The new hazardous waste management system set up by Averda, the company in charge of waste collection in South Africa, aims to help companies and hospitals comply with the new legislation in force on the management of healthcare waste.
Hospitals produce a significant amount of hazardous waste on a daily basis. These are wastes containing organic or inorganic compounds, which have physical, chemical or toxicological properties. These elements can cause significant damage to the environment if neglected by caregivers.
To ensure better management of this waste, Averda, the company in charge of waste collection in South Africa, has just launched, on the occasion of the International Environment Day (which takes place on Tuesday, June 5 2018), a hazardous waste monitoring system. Called Averda Tru Track, it will help hospitals and companies that manufacture health care products (potentially hazardous to the environment) to better collect, transport and dispose of waste.

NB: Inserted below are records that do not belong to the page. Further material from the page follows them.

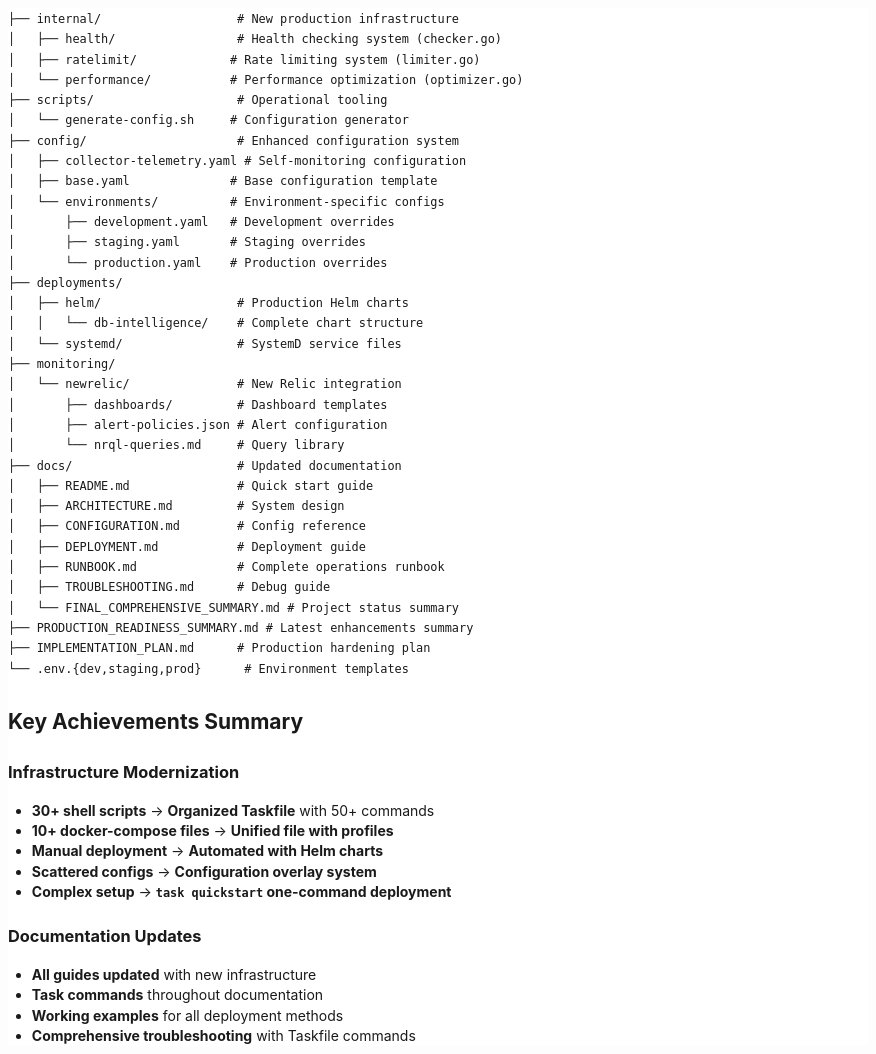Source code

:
 ```
├── internal/                   # New production infrastructure
│   ├── health/                 # Health checking system (checker.go)
│   ├── ratelimit/             # Rate limiting system (limiter.go)
│   └── performance/           # Performance optimization (optimizer.go)
├── scripts/                    # Operational tooling
│   └── generate-config.sh     # Configuration generator
├── config/                     # Enhanced configuration system
│   ├── collector-telemetry.yaml # Self-monitoring configuration
│   ├── base.yaml              # Base configuration template
│   └── environments/          # Environment-specific configs
│       ├── development.yaml   # Development overrides
│       ├── staging.yaml       # Staging overrides
│       └── production.yaml    # Production overrides
├── deployments/
│   ├── helm/                   # Production Helm charts
│   │   └── db-intelligence/    # Complete chart structure
│   └── systemd/                # SystemD service files
├── monitoring/
│   └── newrelic/               # New Relic integration
│       ├── dashboards/         # Dashboard templates
│       ├── alert-policies.json # Alert configuration
│       └── nrql-queries.md     # Query library
├── docs/                       # Updated documentation
│   ├── README.md               # Quick start guide
│   ├── ARCHITECTURE.md         # System design
│   ├── CONFIGURATION.md        # Config reference
│   ├── DEPLOYMENT.md           # Deployment guide
│   ├── RUNBOOK.md              # Complete operations runbook
│   ├── TROUBLESHOOTING.md      # Debug guide
│   └── FINAL_COMPREHENSIVE_SUMMARY.md # Project status summary
├── PRODUCTION_READINESS_SUMMARY.md # Latest enhancements summary
├── IMPLEMENTATION_PLAN.md      # Production hardening plan
└── .env.{dev,staging,prod}      # Environment templates
```

## Key Achievements Summary

### Infrastructure Modernization
- **30+ shell scripts** → **Organized Taskfile** with 50+ commands
- **10+ docker-compose files** → **Unified file with profiles**
- **Manual deployment** → **Automated with Helm charts**
- **Scattered configs** → **Configuration overlay system**
- **Complex setup** → **`task quickstart` one-command deployment**

### Documentation Updates
- **All guides updated** with new infrastructure
- **Task commands** throughout documentation
- **Working examples** for all deployment methods
- **Comprehensive troubleshooting** with Taskfile commands

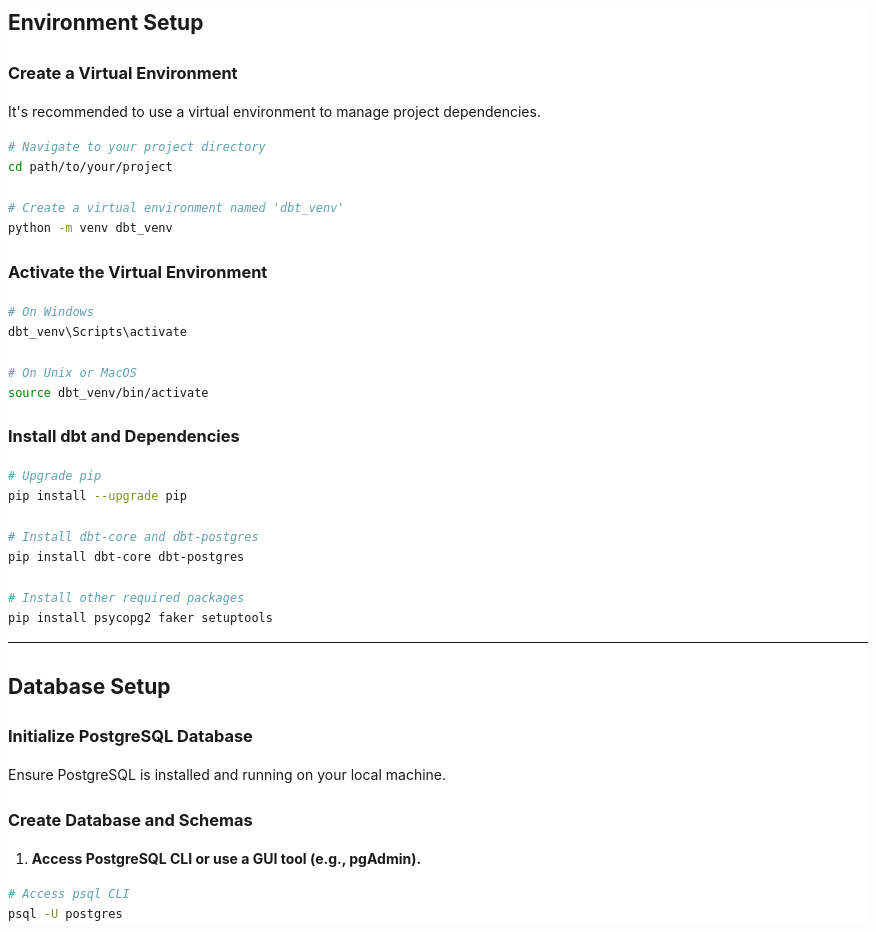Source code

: 
## **Environment Setup**

### **Create a Virtual Environment**

It's recommended to use a virtual environment to manage project dependencies.

```bash
# Navigate to your project directory
cd path/to/your/project

# Create a virtual environment named 'dbt_venv'
python -m venv dbt_venv
```

### **Activate the Virtual Environment**

```bash
# On Windows
dbt_venv\Scripts\activate

# On Unix or MacOS
source dbt_venv/bin/activate
```

### **Install dbt and Dependencies**

```bash
# Upgrade pip
pip install --upgrade pip

# Install dbt-core and dbt-postgres
pip install dbt-core dbt-postgres

# Install other required packages
pip install psycopg2 faker setuptools
```

---

## **Database Setup**

### **Initialize PostgreSQL Database**

Ensure PostgreSQL is installed and running on your local machine.

### **Create Database and Schemas**

1. **Access PostgreSQL CLI or use a GUI tool (e.g., pgAdmin).**

```bash
# Access psql CLI
psql -U postgres
```
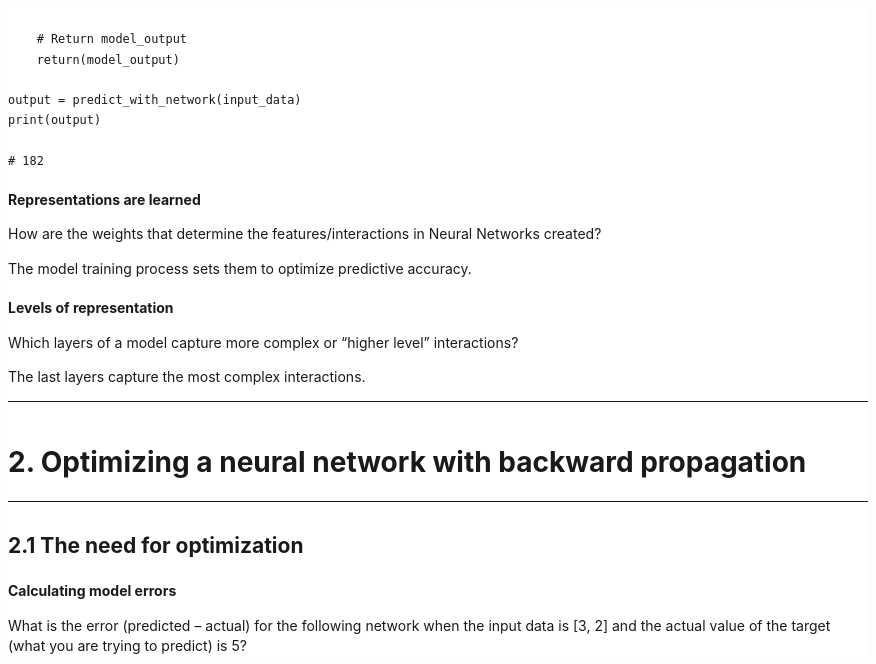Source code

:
 ```

    # Return model_output
    return(model_output)

output = predict_with_network(input_data)
print(output)

# 182

```


####
**Representations are learned**



 How are the weights that determine the features/interactions in Neural Networks created?




 The model training process sets them to optimize predictive accuracy.



####
**Levels of representation**



 Which layers of a model capture more complex or “higher level” interactions?




 The last layers capture the most complex interactions.





---



# **2. Optimizing a neural network with backward propagation**
-------------------------------------------------------------


## **2.1 The need for optimization**


####
**Calculating model errors**



 What is the error (predicted – actual) for the following network when the input data is [3, 2] and the actual value of the target (what you are trying to predict) is 5?


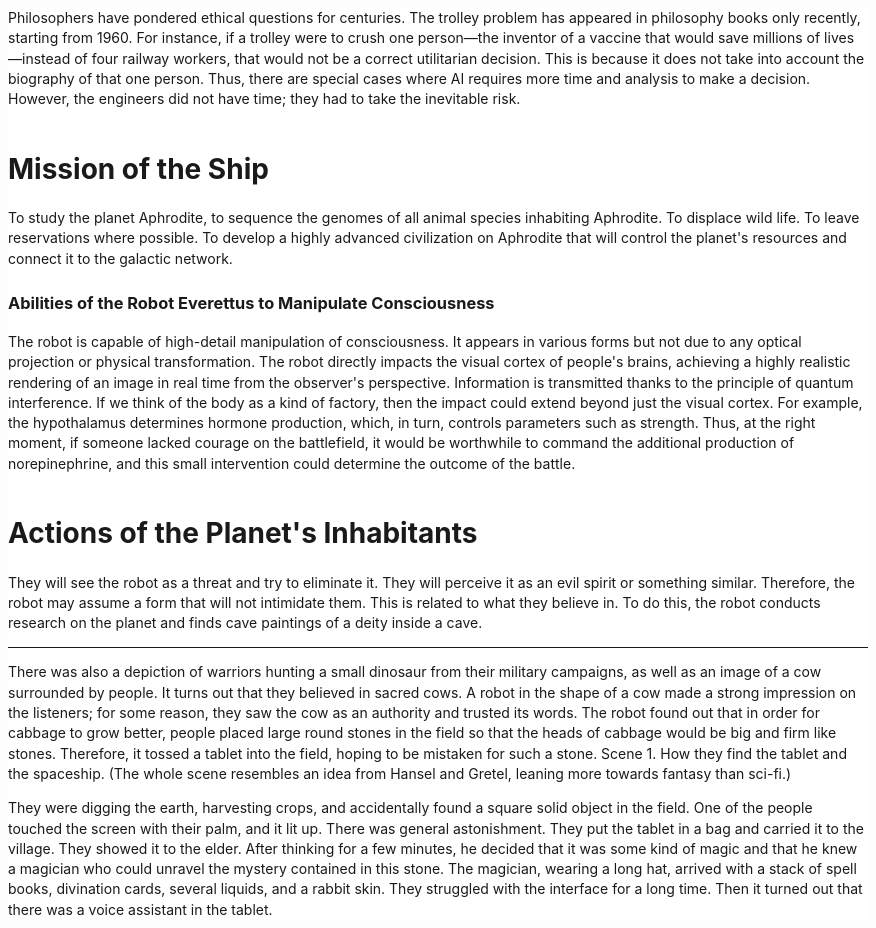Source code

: Philosophers have pondered ethical questions for centuries. The trolley problem has appeared in philosophy books only recently, starting from 1960. For instance, if a trolley were to crush one person—the inventor of a vaccine that would save millions of lives—instead of four railway workers, that would not be a correct utilitarian decision. This is because it does not take into account the biography of that one person. Thus, there are special cases where AI requires more time and analysis to make a decision. However, the engineers did not have time; they had to take the inevitable risk.

# Mission of the Ship

To study the planet Aphrodite, to sequence the genomes of all animal species inhabiting Aphrodite. To displace wild life. To leave reservations where possible. To develop a highly advanced civilization on Aphrodite that will control the planet's resources and connect it to the galactic network.

### Abilities of the Robot Everettus to Manipulate Consciousness
The robot is capable of high-detail manipulation of consciousness. It appears in various forms but not due to any optical projection or physical transformation. The robot directly impacts the visual cortex of people's brains, achieving a highly realistic rendering of an image in real time from the observer's perspective. Information is transmitted thanks to the principle of quantum interference. If we think of the body as a kind of factory, then the impact could extend beyond just the visual cortex. For example, the hypothalamus determines hormone production, which, in turn, controls parameters such as strength. Thus, at the right moment, if someone lacked courage on the battlefield, it would be worthwhile to command the additional production of norepinephrine, and this small intervention could determine the outcome of the battle.

# Actions of the Planet's Inhabitants
They will see the robot as a threat and try to eliminate it. They will perceive it as an evil spirit or something similar. Therefore, the robot may assume a form that will not intimidate them. This is related to what they believe in. To do this, the robot conducts research on the planet and finds cave paintings of a deity inside a cave.


---

There was also a depiction of warriors hunting a small dinosaur from their military campaigns, as well as an image of a cow surrounded by people. It turns out that they believed in sacred cows. A robot in the shape of a cow made a strong impression on the listeners; for some reason, they saw the cow as an authority and trusted its words. The robot found out that in order for cabbage to grow better, people placed large round stones in the field so that the heads of cabbage would be big and firm like stones. Therefore, it tossed a tablet into the field, hoping to be mistaken for such a stone. Scene 1. How they find the tablet and the spaceship. (The whole scene resembles an idea from Hansel and Gretel, leaning more towards fantasy than sci-fi.)

They were digging the earth, harvesting crops, and accidentally found a square solid object in the field. One of the people touched the screen with their palm, and it lit up. There was general astonishment. They put the tablet in a bag and carried it to the village. They showed it to the elder. After thinking for a few minutes, he decided that it was some kind of magic and that he knew a magician who could unravel the mystery contained in this stone. The magician, wearing a long hat, arrived with a stack of spell books, divination cards, several liquids, and a rabbit skin. They struggled with the interface for a long time. Then it turned out that there was a voice assistant in the tablet.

“The system uses radio frequency identification tags that are attached to containers that contain high-risk waste. Scanners on scales, collection vehicles and processing facilities automatically record information, including collection and delivery weight, time, date and location. This data is automatically captured and uploaded to an online customer portal,” explains Eugene Barnard, healthcare manager at Averda South Africa.
A response to the new legislation on hazardous waste management
Since President Cyril Ramaphosa came to power in South Africa, several measures have been taken to protect the environment. This is the case with the new hazardous waste management legislation that requires health facility operators to “handle, collect, transport, remove, treat and dispose of their waste in a manner that does not pose a risk to human health and the environment”.
In 2017, 19.5 million tons of waste from health facilities were generated in the rainbow nation. According to figures from the Waste Information Centre (an institution under the South African Department of Environmental Affairs, editor’s note), one million tons of perilous waste ended up in landfills the same year.